To my mind Melmoth is actually a minor element to this book, a necessity for tying it together. Maturin seems to have been a lot more interested in going after the Catholic church. In his stories, there is no end to the greed and viciousness of the Catholic church, and they come about as the very antithesis of what Christianity is supposed to stand for. Compared to their crimes, Melmoth looks like an amateur and by setting them up against each other just emphasized the depth to which the Catholic church will go.
This position of Maturin may be explained by him being a Protestant clergyman in an otherwise predominantly Catholic Ireland. Even today there is a festering divide there and two hundred years ago, this would have been even worse. This is very much a part in a religious feud.
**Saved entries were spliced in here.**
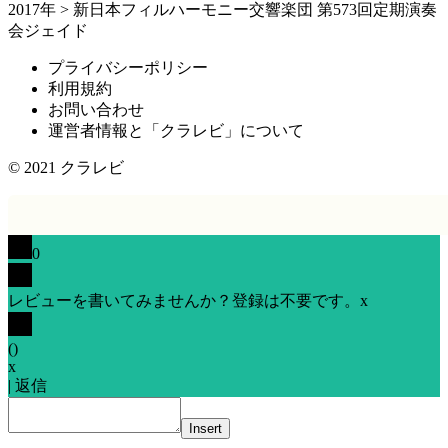
2017年
>
新日本フィルハーモニー交響楽団 第573回定期演奏
会ジェイド
プライバシーポリシー
利用規約
お問い合わせ
運営者情報と「クラレビ」について
© 2021
クラレビ
0
レビューを書いてみませんか？登録は不要です。
x
(
)
x
|
返信
Insert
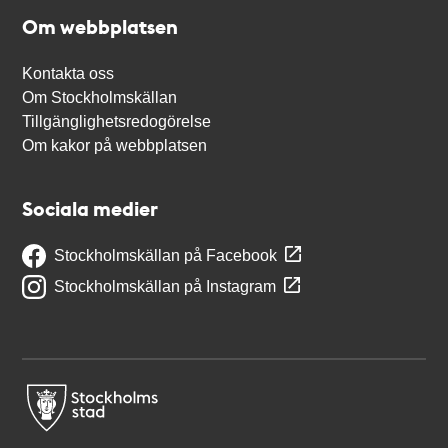
Om webbplatsen
Kontakta oss
Om Stockholmskällan
Tillgänglighetsredogörelse
Om kakor på webbplatsen
Sociala medier
Stockholmskällan på Facebook
Stockholmskällan på Instagram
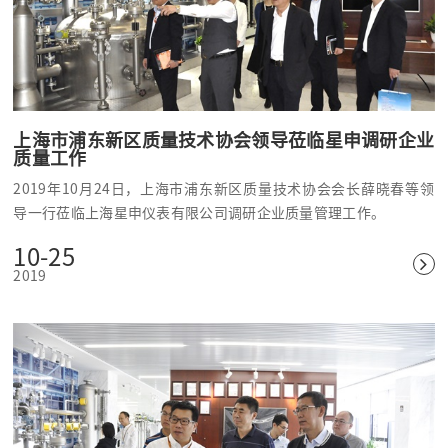
上海市浦东新区质量技术协会领导莅临星申调研企业
质量工作
2019年10月24日，上海市浦东新区质量技术协会会长薛晓春等领
导一行莅临上海星申仪表有限公司调研企业质量管理工作。
10-25
2019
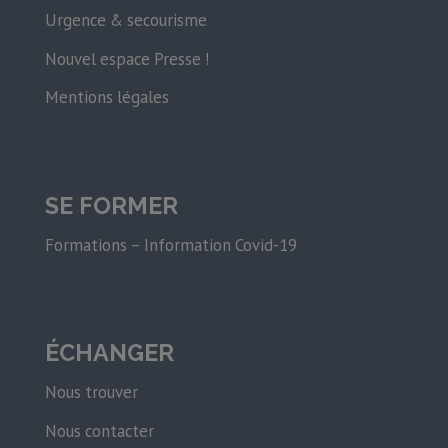
Urgence & secourisme
Nouvel espace Presse !
Mentions légales
SE FORMER
Formations – Information Covid-19
ÉCHANGER
Nous trouver
Nous contacter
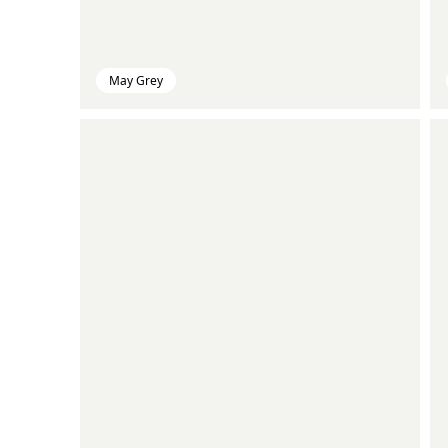
May Grey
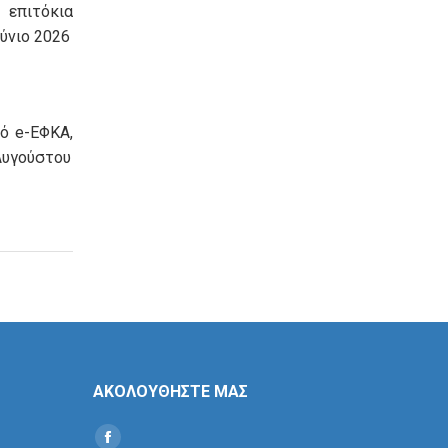
πιτόκια
ύνιο 2026
ό e-ΕΦΚΑ,
Αυγούστου
ΑΚΟΛΟΥΘΗΣΤΕ ΜΑΣ
Find us on:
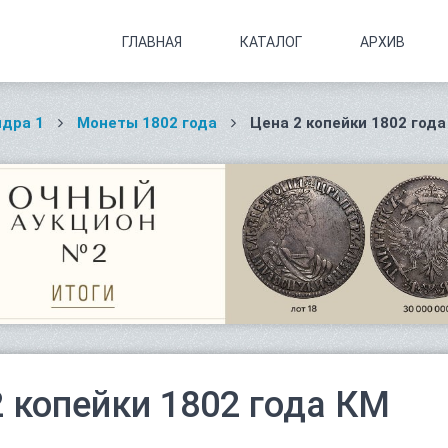
ГЛАВНАЯ
КАТАЛОГ
АРХИВ
дра 1
Монеты 1802 года
Цена 2 копейки 1802 года
2 копейки 1802 года КМ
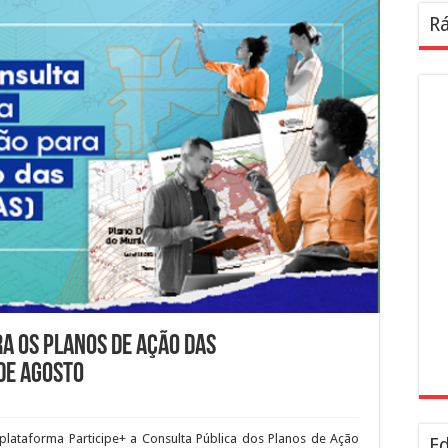
Rá
ra os Planos de Ação das
 de agosto
 plataforma Participe+ a Consulta Pública dos Planos de Ação
Ed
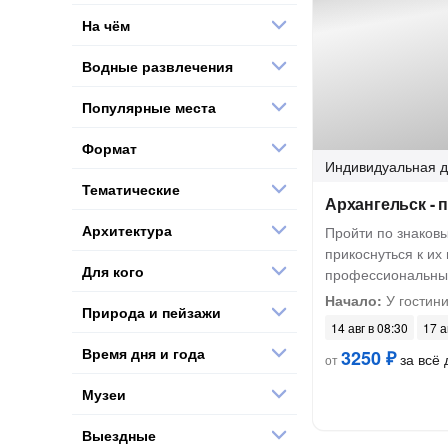
На чём
Водные развлечения
Популярные места
Формат
Индивидуальная
д
Тематические
Архангельск - 
Архитектура
Пройти по знаков
прикоснуться к их
Для кого
профессиональны
Начало:
У гостин
Природа и пейзажи
14 авг в 08:30
17 а
Время дня и года
3250 ₽
за всё 
от
Музеи
Выездные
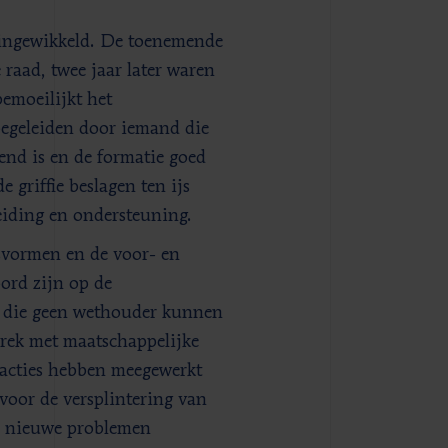
n ingewikkeld. De toenemende
 raad, twee jaar later waren
bemoeilijkt het
begeleiden door iemand die
end is en de formatie goed
 griffie beslagen ten ijs
iding en ondersteuning.
svormen en de voor- en
ord zijn op de
en die geen wethouder kunnen
prek met maatschappelijke
racties hebben meegewerkt
g voor de versplintering van
ei nieuwe problemen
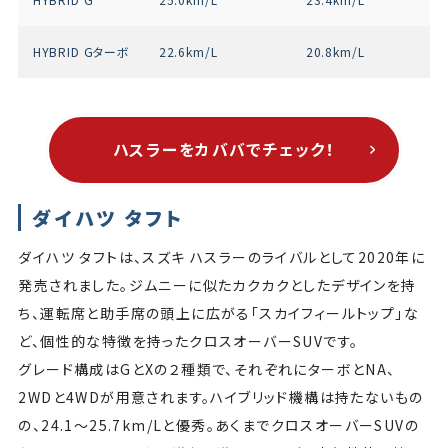
HYBRID Gターボ
22.6km/L
20.8km/L
ハスラーをカババでチェック！
ダイハツ タフト
ダイハツ タフトは、スズキ ハスラーのライバルとして2020年に
発売されました。ジムニーに似たカクカクとしたデザインを持
ち、運転席と助手席の頭上に広がる「スカイフィールトップ」な
ど、個性的な特徴を持ったクロスオーバーSUVです。
グレード構成はGとXの２種類で、それぞれにターボとNA、
2WDと4WDが用意されます。ハイブリッド機構は持たないもの
の、24.1〜25.7km/Lと優秀。あくまでクロスオーバーSUVの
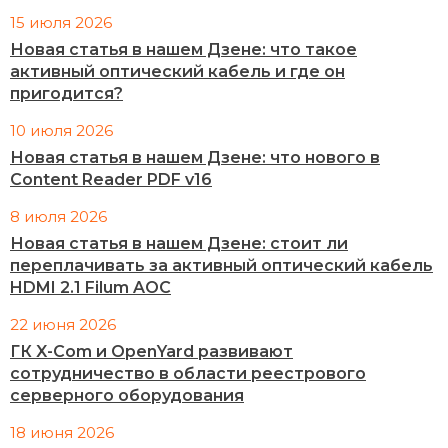
15 июля 2026
Новая статья в нашем Дзене: что такое
активный оптический кабель и где он
пригодится?
10 июля 2026
Новая статья в нашем Дзене: что нового в
Content Reader PDF v16
8 июля 2026
Новая статья в нашем Дзене: стоит ли
переплачивать за активный оптический кабель
HDMI 2.1 Filum AOC
22 июня 2026
ГК X-Com и OpenYard развивают
сотрудничество в области реестрового
серверного оборудования
18 июня 2026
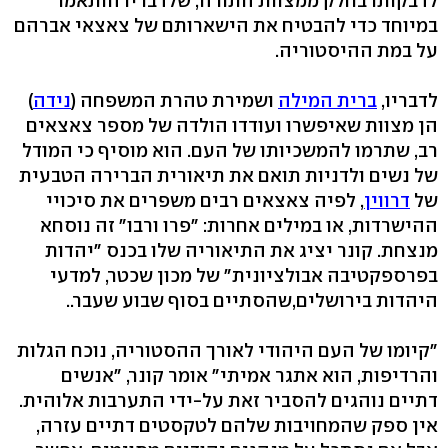
לדבקותו בחלק ממצוות התורה, שלדבריו הותאמו
במיוחד כדי להבטיח את הישארותם של צאצאי אברהם
על במת ההיסטוריה.
לדבריו,
ברית המילה
ושמירת טהרת המשפחה (
נידה
)
הן מצוות שאיפשרו ועודדו הולדה של מספר צאצאים
רב, שתרמו להמשכיותו של העם. הוא מוסיף כי המודל
של נשים ולדניות תואם את תיאורית הברירה הטבעית
של
דרווין
, לפיה צאצאים רבים משפרים את סיכויי
ההישרדות, או במילים אחרות: "פרו ורבו" זה נוסחא
מנצחת. קונר יציג את התיאוריה שלו בכנס "יהדות
בפרספקטיבה אבולציונית" של מכון שכטר, למדעי
היהדות בירושלים,שהסתיים בסוף שבוע שעבר..
"קיומו של העם היהודי לאורך ההסטוריה, נוכח הגלות
והרדיפות, הוא אתגר אמיתי" אומר קונר, "אנשים
דתיים נוהגים להסביר זאת על-ידי התערבות אלוהית.
אין ספק שהמחויבות שלהם לטקסטים דתיים עזרה,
Isolated, the stories work surprisingly well. Moncada’s plight in the monastery draws heavily on Lewis’ “The Monk” and Diderot’s “The Nun”, but takes the gothic elements to the next level. I would love to learn what further happened to Moncada, but Maturin ran out of steam on that story and left a lot of threads in the air. Until that point though, this is a really good story.
“Melmoth the Wanderer” leaves a mixed impression of moments of excellence, of a sharp wit, but also of a haphazard construction with little point except to shock and poke at the Catholics. It is spooky, but not so much because of the ghost, but from what people will do out of greed and in the name of their church.